● **抜粋**:
╔══

2011年3月21日月曜日

彼女の判断を曇らせるもの


先日、外国人のある友達がMSNで話しかけてきました。
その人が言うには「今迷っていることがある」そうなのです。

彼女は母国で日本語の勉強を長い間続けていて、
日本語もある程度はわかります。
現在は働きながら、日本語会話スクールに通っているそうで
なかなか熱心な日本語スピーカーです。
  • 勉強を続けるか、やめるか
その彼女の悩みとは、
「日本語の勉強を続けるか、辞めるか」というものでした。

なんでも、働き始めてから払う税金も増えてきて、
それでも海外旅行とか、ショッピングもしたいし、で
いろんな出費が増えてきた。貯金もしたいし、
どうもこれは何かを削らないとダメだということになり、
白羽の矢が立ったのが「日本語の授業料」ということらしい。

僕は軽く「辞めたらいいじゃん」って言ったのですが、
彼女は「でも、今まで続けたから今さら辞めたくない」
と言うのです。
  • 今まで続けたことを辞めるのは難しい
今まで続けてきたことを辞めるには、かなり強い決意が必要です。
なぜなら、今まで続けてきて積み上げてきたものを辞めるとなると、
これまでやってきたことが全部無駄になるような気がしてしまうから。

╚══

日本語の勉強を続けるかどうか迷う友人についての上の文章を、最後の文の後から書き継ぎなさい。

● **データの内容**:
╔══

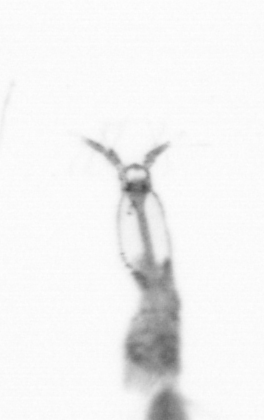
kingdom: Animalia
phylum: Arthropoda
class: Copepoda
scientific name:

╚══

● **最終結果**:
語学の場合は特にそうで、使わないとすぐに忘れてしまう。
おそらく、これは語学に限ったことではなく、
どんな種類の勉強でも、続けていないと忘れてしまって、
いずれは役に立たなくなってしまいます。

(例えば、僕は大学時代に中国語を2年も勉強していたけど、
2年経った今、ほとんどの表現はきれいに忘れてしまった)

だから、彼女が悩むのもよくわかります。
今勉強を辞めたら、せっかく覚えた日本語を忘れてしまって、
今までかけたお金と時間が無駄になってしまうからです。

  • 無駄遣いの原因はサンクコスト
ただ、ここにはちょっとした落とし穴があります。
それを「サンクコストの呪縛」と呼びます。

サンクコスト(sunk cost=沈んでしまったコスト)とは、
過去に投資したお金のうち、もう回収できない費用のことです。

ウィキペディアにいい例があったので引用します。
ある映画のチケットが1800円であるとする。しかし映画が余りにもつまらない時、1800円払った映画を見るべきか、それとも映画館を出て残りの時間を有効に使うかが問題となる。
  • 映画を見るのを止めた場合:チケット代1800円は失うが、残った時間を有効に使うことができる。
  • 映画を見続けた場合:チケット代1800円に加え、約2時間(上映時間)を失う。
(ウィキペディアより抜粋)

彼女の場合、
今日本語の勉強を辞めたら、浮いたお金で旅行に行ける。
宿題もやらなくていいので、他のことに時間を使える。

でも、もし勉強を続けた場合、
今後「日本語が必要な仕事に就く」ようなことがあればいいですが、
そんなチャンスがなかった場合は無駄になってしまう。
その時に発生する損失は、
早く辞めたときの損失と比べて大きくなってしまう。

実際、本人もあんまり学べていないので、
授業料が無駄になっていると感じているようなのです。
それでも授業を続けている理由は、
「今まで投資したから、
今辞めるとそれが無駄になるから」なのです。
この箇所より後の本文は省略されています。